Stored items:
_ _ _ _
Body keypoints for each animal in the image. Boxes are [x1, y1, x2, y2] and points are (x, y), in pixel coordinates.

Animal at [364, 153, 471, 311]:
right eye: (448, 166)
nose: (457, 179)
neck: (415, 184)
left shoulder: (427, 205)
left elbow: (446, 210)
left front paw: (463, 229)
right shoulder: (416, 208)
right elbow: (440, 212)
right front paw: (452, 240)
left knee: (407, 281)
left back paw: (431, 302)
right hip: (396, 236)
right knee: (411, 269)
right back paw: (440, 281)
_ _ _ _
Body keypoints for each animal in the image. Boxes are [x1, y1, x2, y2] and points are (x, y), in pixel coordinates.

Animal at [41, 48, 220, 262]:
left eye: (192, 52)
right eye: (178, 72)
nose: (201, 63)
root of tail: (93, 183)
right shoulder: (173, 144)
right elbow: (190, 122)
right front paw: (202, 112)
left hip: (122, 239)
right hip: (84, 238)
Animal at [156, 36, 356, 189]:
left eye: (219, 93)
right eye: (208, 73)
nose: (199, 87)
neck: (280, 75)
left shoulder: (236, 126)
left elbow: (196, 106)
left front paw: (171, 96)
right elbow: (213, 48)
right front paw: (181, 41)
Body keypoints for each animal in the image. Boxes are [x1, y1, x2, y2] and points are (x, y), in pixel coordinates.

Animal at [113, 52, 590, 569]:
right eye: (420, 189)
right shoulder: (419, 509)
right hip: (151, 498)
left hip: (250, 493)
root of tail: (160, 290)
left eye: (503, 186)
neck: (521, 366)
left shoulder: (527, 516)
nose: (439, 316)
_ _ _ _
ACTIVITY: The lines you need are those with the word "elbow"; list them from the entries.

REPLY:
left elbow: (446, 210)
right elbow: (440, 212)
right elbow: (190, 122)
left elbow: (196, 106)
right elbow: (213, 48)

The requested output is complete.